Reproduce all the records word for word. Omit images.

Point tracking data
-.-.-
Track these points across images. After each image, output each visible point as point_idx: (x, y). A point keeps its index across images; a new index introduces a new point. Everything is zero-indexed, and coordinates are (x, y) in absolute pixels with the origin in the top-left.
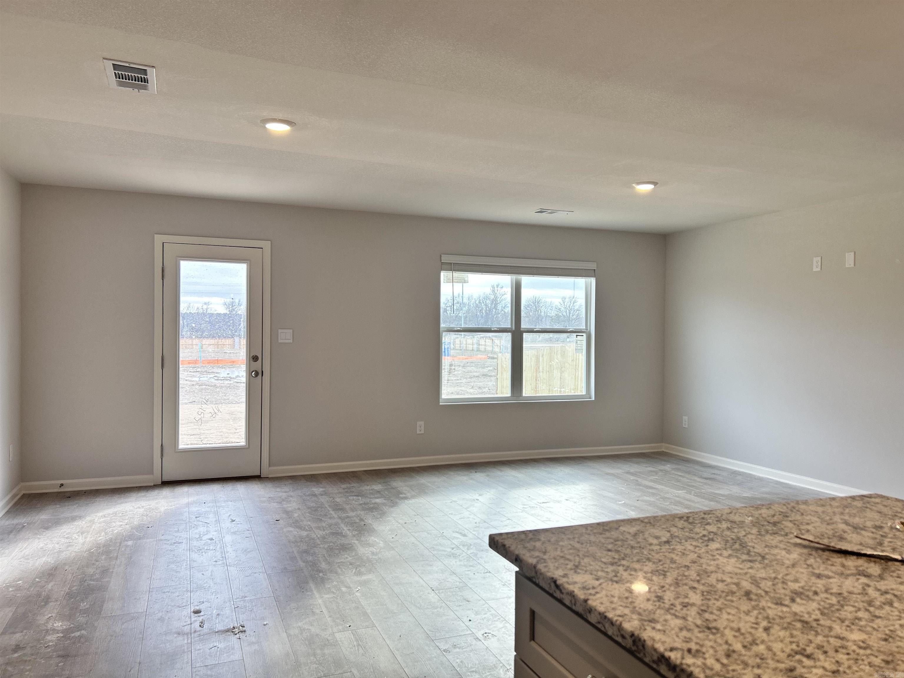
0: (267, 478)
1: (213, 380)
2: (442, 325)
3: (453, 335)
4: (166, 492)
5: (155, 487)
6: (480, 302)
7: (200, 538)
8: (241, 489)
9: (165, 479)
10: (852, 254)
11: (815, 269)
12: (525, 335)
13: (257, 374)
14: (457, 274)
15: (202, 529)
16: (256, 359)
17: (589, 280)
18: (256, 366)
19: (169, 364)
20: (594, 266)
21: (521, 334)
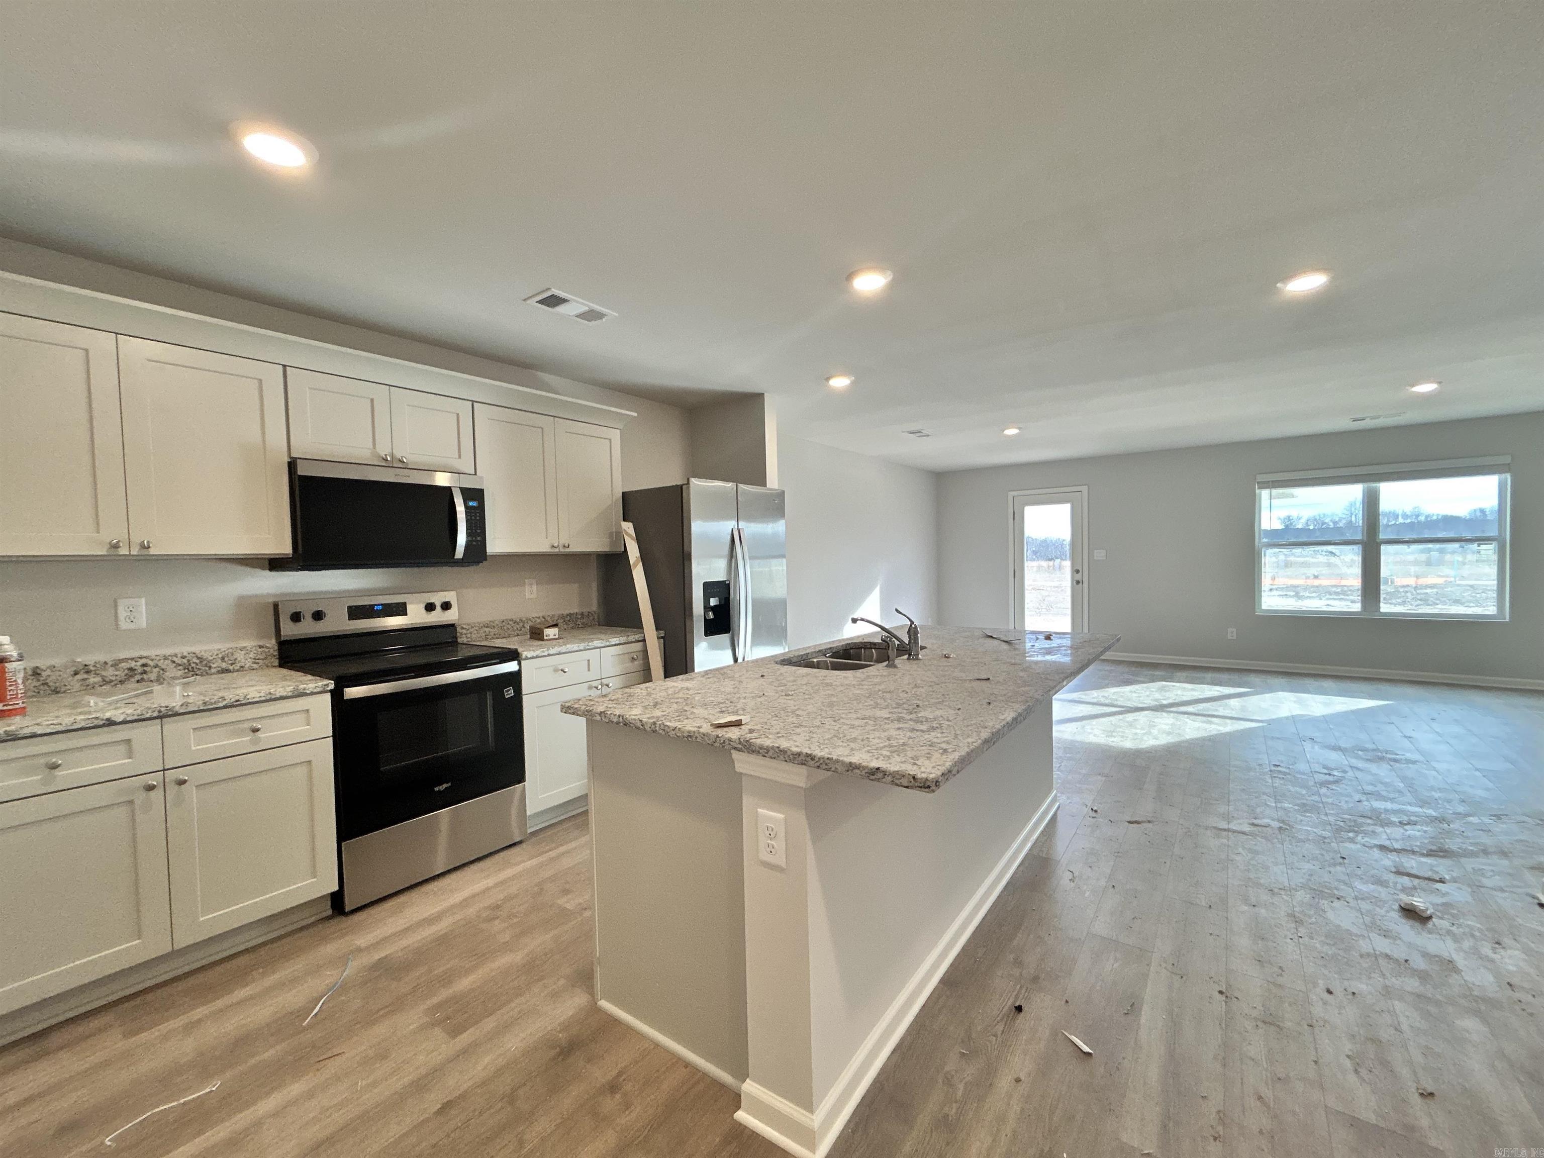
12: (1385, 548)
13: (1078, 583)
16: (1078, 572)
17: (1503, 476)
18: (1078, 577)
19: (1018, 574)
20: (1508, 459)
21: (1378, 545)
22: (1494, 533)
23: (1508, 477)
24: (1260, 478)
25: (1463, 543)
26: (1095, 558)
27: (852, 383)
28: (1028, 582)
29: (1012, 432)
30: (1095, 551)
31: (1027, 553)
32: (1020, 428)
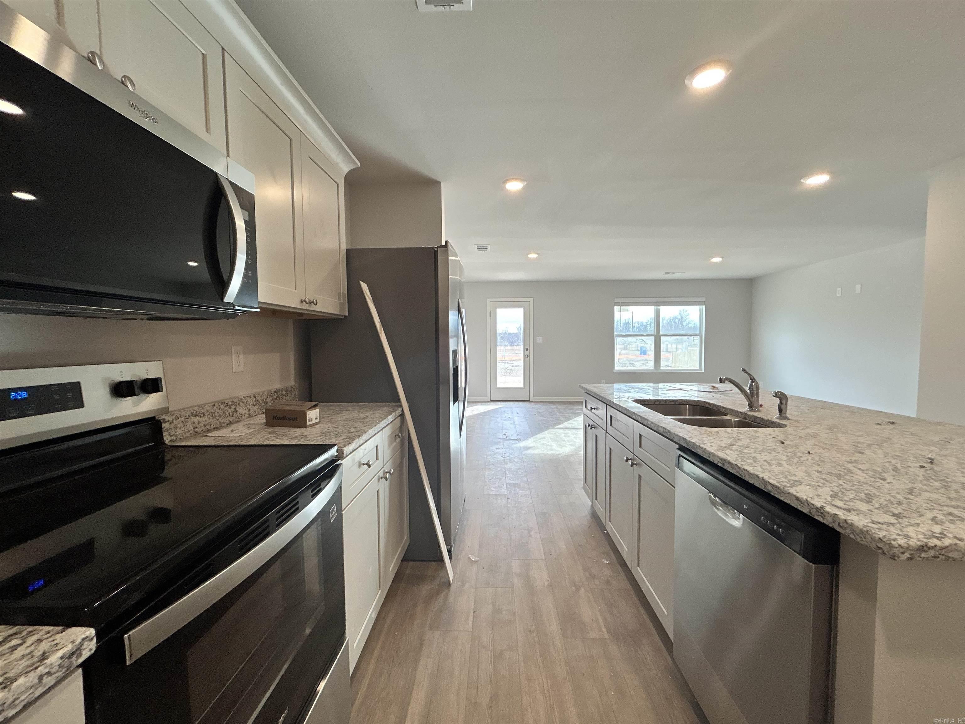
-.-.-
--- Answer section ---
Track these points across images. After each image, output each visible point as point_idx: (x, y). A point keeps its index across images; a new index introduces a new point. Everything is zero-indexed, and coordinates are (x, y) in absolute pixels with the origin in the top-left.
0: (267, 478)
1: (213, 380)
2: (442, 325)
3: (453, 335)
4: (166, 492)
5: (155, 487)
6: (480, 302)
7: (200, 538)
8: (241, 489)
9: (165, 479)
10: (852, 254)
11: (815, 269)
12: (525, 335)
13: (257, 374)
14: (457, 274)
15: (202, 529)
16: (256, 359)
17: (589, 280)
18: (256, 366)
19: (169, 364)
20: (594, 266)
21: (521, 334)
12: (1385, 548)
13: (1078, 583)
16: (1078, 572)
17: (1503, 476)
18: (1078, 577)
19: (1018, 574)
20: (1508, 459)
21: (1378, 545)
22: (1494, 533)
23: (1508, 477)
24: (1260, 478)
25: (1463, 543)
26: (1095, 558)
27: (852, 383)
28: (1028, 582)
29: (1012, 432)
30: (1095, 551)
31: (1027, 553)
32: (1020, 428)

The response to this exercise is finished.